C’est qu’Emerson tient ici un double langage : il exalte l’harmonie spirituelle qui unit les amis, mais prohibe tout contact prolongé. Au fil de l’essai, il fait prendre à l’ami idéal le masque de l’« étranger », puis celui de l’« ennemi », et se fait même le champion d’une amitié sans amis, allant jusqu’à déclarer que « la condition d’une belle amitié, c’est de pouvoir s’en passer ». Les amis sont ainsi discrètement escamotés de la scène du texte à la faveur d’une sorte de rite sacrificiel qui ne laisse pas de surprendre tant les relations personnelles d’Emerson furent marquées par la mort et le deuil. On a déjà eu l’occasion d’évoquer ici les disparitions de sa première femme Ellen en 1831 et de son frère Charles en 1836, mais il faut se rappeler qu’elles avaient été précédées de celle de son père en 1811 et qu’elles seront bientôt suivies du décès de son propre fils Waldo (1842), puis de Margaret Fuller (1850) et Henry David Thoreau (1862). Les proches d’Emerson ont la mauvaise habitude de disparaître prématurément. On comprend alors que l’« apathie », la « retenue », la « froideur » dont on a souvent accusé Emerson, et qui sont autant de maîtres mots de son essai, relèvent moins d’un manque constitutif qu’elles ne tiennent au danger même de l’amitié, qui, à tout instant, expose les amis au risque de la perte. Il s’agit au fond de se garder de ses amis pour se garder de les perdre et la célébration d’une amitié sans amis permet de se prémunir contre la douleur de leur disparition.

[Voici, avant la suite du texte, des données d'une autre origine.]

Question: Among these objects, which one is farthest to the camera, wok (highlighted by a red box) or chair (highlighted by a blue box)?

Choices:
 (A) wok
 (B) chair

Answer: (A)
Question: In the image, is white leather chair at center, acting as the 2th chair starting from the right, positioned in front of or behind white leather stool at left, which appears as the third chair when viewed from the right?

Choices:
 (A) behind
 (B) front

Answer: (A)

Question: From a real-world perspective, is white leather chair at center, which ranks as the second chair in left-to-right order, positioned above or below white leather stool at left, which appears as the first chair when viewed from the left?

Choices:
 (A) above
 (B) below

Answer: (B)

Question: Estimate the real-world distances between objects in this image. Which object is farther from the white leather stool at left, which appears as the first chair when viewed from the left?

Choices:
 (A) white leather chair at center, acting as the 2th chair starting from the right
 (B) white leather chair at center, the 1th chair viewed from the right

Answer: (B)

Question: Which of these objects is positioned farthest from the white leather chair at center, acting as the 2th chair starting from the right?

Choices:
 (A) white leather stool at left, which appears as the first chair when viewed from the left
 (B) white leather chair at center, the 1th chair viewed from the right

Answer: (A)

La douleur de perdre ses amis…

Mais si le spectre de la mort hante le texte, l’ombre qu’il projette pourrait bien dissimuler la présence d’un tout autre fantôme qui, loin du vide spectral laissé par l’absence des chers disparus, fait au contraire planer la menace du trop-plein de la présence et du corps, figures d’une amitié qui confine à l’amour passion. Ce trouble est déjà perceptible dans les lettres d’Emerson qui, on l’a dit, informent très largement le texte de l’essai. Bien qu’Emerson n’ait probablement jamais entretenu la moindre relation adultère, il n’en reste pas moins que sa correspondance avec Margaret Fuller, Caroline Sturgis et Anna Barker témoigne d’un jeu de séduction réciproque qui traduit un mouvement d’érotisation des affects : leur amitié n’était pas que platonique. De même dans l’essai, les catégories se brouillent au point que l’amitié semble parfois être le simple nom d’emprunt de l’amour. Face à cette confusion des sentiments, inacceptable dans la Nouvelle-Angleterre quelque peu corsetée de l’époque, il n’est pas surprenant que le discours se moralise et s’efforce de préserver l’amitié du désordre de la passion.

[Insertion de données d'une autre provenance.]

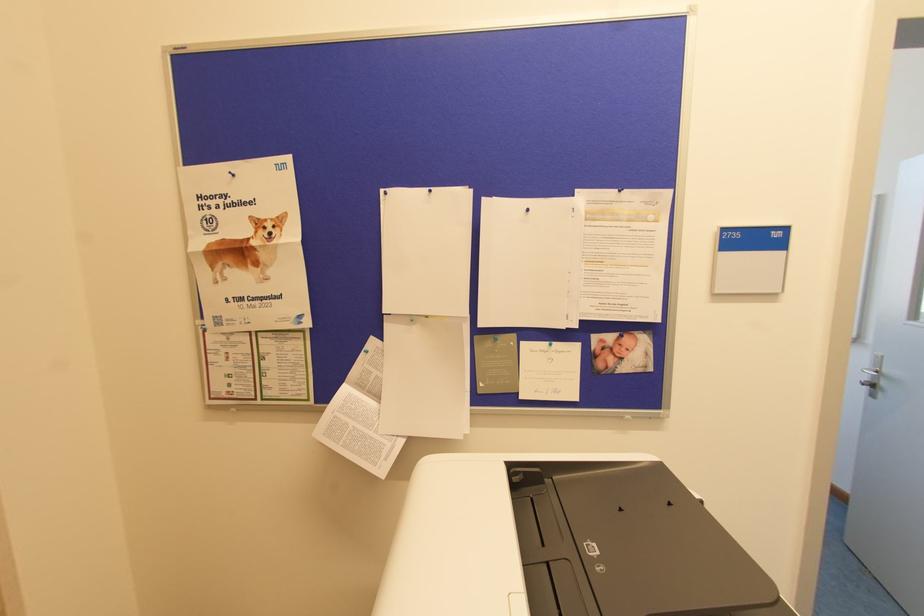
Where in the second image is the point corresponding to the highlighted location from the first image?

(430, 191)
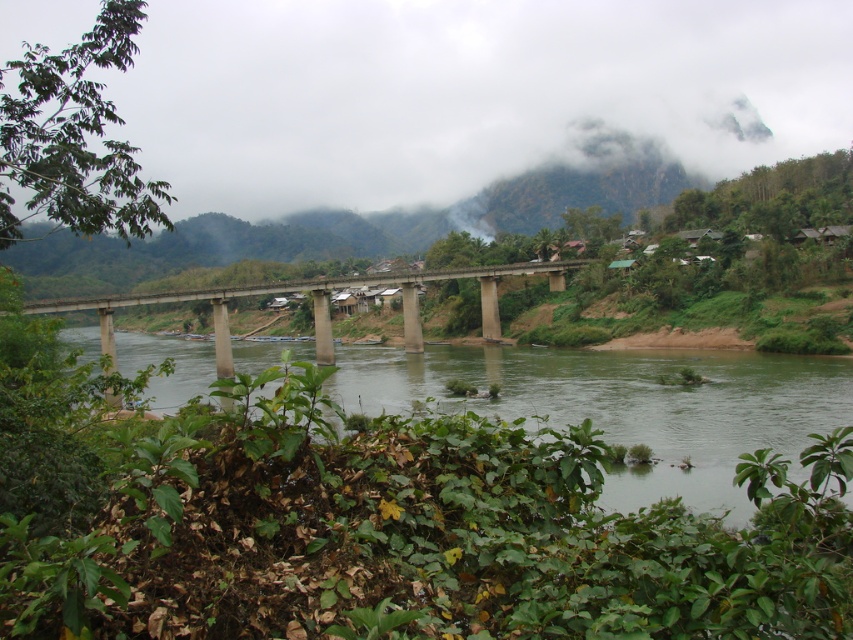
You are a hiker standing on the concrete bridge at center. You notice the green water at center flowing beneath you. From your current position, which object is closer to you?

The green water at center is closer to you because it is in front of the concrete bridge at center, meaning it is positioned nearer to your location on the bridge.

You are a landscape architect evaluating the river scene. You need to determine which object occupies a larger area in the image between the green water at center and the concrete bridge at center. Which one is it?

The green water at center is bigger than the concrete bridge at center, so the green water at center occupies a larger area in the image.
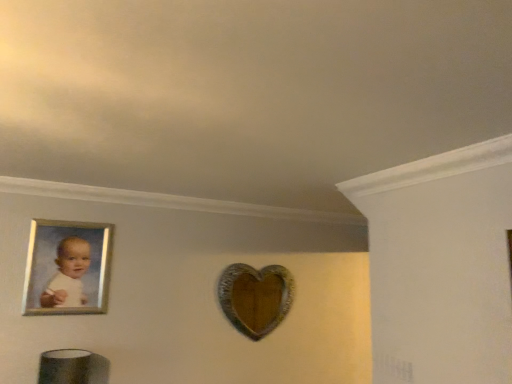
Question: Is silver metallic picture frame at upper left next to wooden heart at center?

Choices:
 (A) yes
 (B) no

Answer: (B)

Question: Considering the relative sizes of silver metallic picture frame at upper left and wooden heart at center in the image provided, is silver metallic picture frame at upper left shorter than wooden heart at center?

Choices:
 (A) no
 (B) yes

Answer: (B)

Question: Is silver metallic picture frame at upper left closer to the viewer compared to wooden heart at center?

Choices:
 (A) yes
 (B) no

Answer: (A)

Question: Is silver metallic picture frame at upper left further to the viewer compared to wooden heart at center?

Choices:
 (A) yes
 (B) no

Answer: (B)

Question: From a real-world perspective, is silver metallic picture frame at upper left over wooden heart at center?

Choices:
 (A) no
 (B) yes

Answer: (B)

Question: Is silver metallic picture frame at upper left at the right side of wooden heart at center?

Choices:
 (A) yes
 (B) no

Answer: (B)

Question: Does wooden heart at center have a larger size compared to silver metallic picture frame at upper left?

Choices:
 (A) no
 (B) yes

Answer: (B)

Question: From a real-world perspective, is wooden heart at center positioned over silver metallic picture frame at upper left based on gravity?

Choices:
 (A) no
 (B) yes

Answer: (A)

Question: Does wooden heart at center lie in front of silver metallic picture frame at upper left?

Choices:
 (A) no
 (B) yes

Answer: (A)

Question: From the image's perspective, does wooden heart at center appear lower than silver metallic picture frame at upper left?

Choices:
 (A) yes
 (B) no

Answer: (A)

Question: Can you confirm if wooden heart at center is wider than silver metallic picture frame at upper left?

Choices:
 (A) yes
 (B) no

Answer: (A)

Question: Is wooden heart at center positioned with its back to silver metallic picture frame at upper left?

Choices:
 (A) yes
 (B) no

Answer: (B)

Question: From a real-world perspective, is wooden heart at center above or below silver metallic picture frame at upper left?

Choices:
 (A) above
 (B) below

Answer: (B)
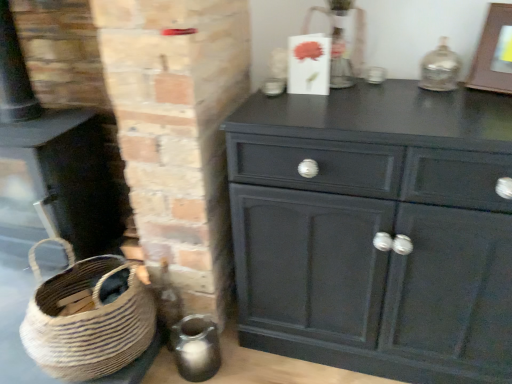
Question: From the image's perspective, is wooden picture frame at upper right located above matte black fireplace at lower left?

Choices:
 (A) no
 (B) yes

Answer: (B)

Question: Can you confirm if wooden picture frame at upper right is bigger than matte black fireplace at lower left?

Choices:
 (A) yes
 (B) no

Answer: (B)

Question: Is wooden picture frame at upper right next to matte black fireplace at lower left?

Choices:
 (A) no
 (B) yes

Answer: (A)

Question: From a real-world perspective, is wooden picture frame at upper right under matte black fireplace at lower left?

Choices:
 (A) yes
 (B) no

Answer: (B)

Question: From a real-world perspective, is wooden picture frame at upper right over matte black fireplace at lower left?

Choices:
 (A) yes
 (B) no

Answer: (A)

Question: From the image's perspective, does wooden picture frame at upper right appear lower than matte black fireplace at lower left?

Choices:
 (A) no
 (B) yes

Answer: (A)

Question: Is matte black fireplace at lower left not within matte black cabinet at center?

Choices:
 (A) no
 (B) yes

Answer: (B)

Question: Could you tell me if matte black fireplace at lower left is turned towards matte black cabinet at center?

Choices:
 (A) yes
 (B) no

Answer: (B)

Question: From a real-world perspective, is matte black fireplace at lower left positioned over matte black cabinet at center based on gravity?

Choices:
 (A) yes
 (B) no

Answer: (A)

Question: Is matte black cabinet at center a part of matte black fireplace at lower left?

Choices:
 (A) no
 (B) yes

Answer: (A)

Question: Does matte black fireplace at lower left have a greater width compared to matte black cabinet at center?

Choices:
 (A) no
 (B) yes

Answer: (A)

Question: Is matte black fireplace at lower left smaller than matte black cabinet at center?

Choices:
 (A) yes
 (B) no

Answer: (A)

Question: From the image's perspective, is natural woven basket at lower left on top of matte black cabinet at center?

Choices:
 (A) yes
 (B) no

Answer: (B)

… que compense une amitié civile et pleine de retenue

Conformément au code victorien qui impose bienséance et retenue, Emerson s’emploie à faire de l’amitié une valeur refuge, une vertu civile, pierre de touche d’un nouveau pacte moral et social qu’il décrit comme un nouveau « covenant ». Mot chargé s’il en est puisque c’est ainsi que, dans les sermons puritains du XVIIe siècle, on désigne le contrat que la Nouvelle-Angleterre, bientôt l’Amérique, a conclu avec Dieu et avec elle-même et qui doit la mener sur la voie du salut. L’essai peut alors se lire comme une sorte d’évangile de l’amitié où se mêlent prescriptions religieuses, morales et politiques qui visent à faire de l’amitié le socle même de la communauté. Ce qui implique de distinguer l’amitié de la passion amoureuse, suspectée d’être le ferment du chaos social. D’où l’impérieuse nécessité de maintenir ses amis à bonne distance pour éviter que le désir qui nous porte vers eux ne nous éloigne du droit chemin de la vertu : « Cessez de vous frotter et de vous accrocher l’un à l’autre. Que [mon ami] soit pour moi un esprit ». Mais au bout du compte, la violence même de la censure est la meilleure preuve de son inefficacité, car en les dénonçant, Emerson laisse simultanément filer les désirs et les affects qu’il s’était donné pour mission de tenir en respect. Ainsi s’entr’aperçoit, dans les figures de l’écriture, l’amour qui gîte au cœur de l’amitié et qui confère à cet essai sa singulière puissance d’attraction.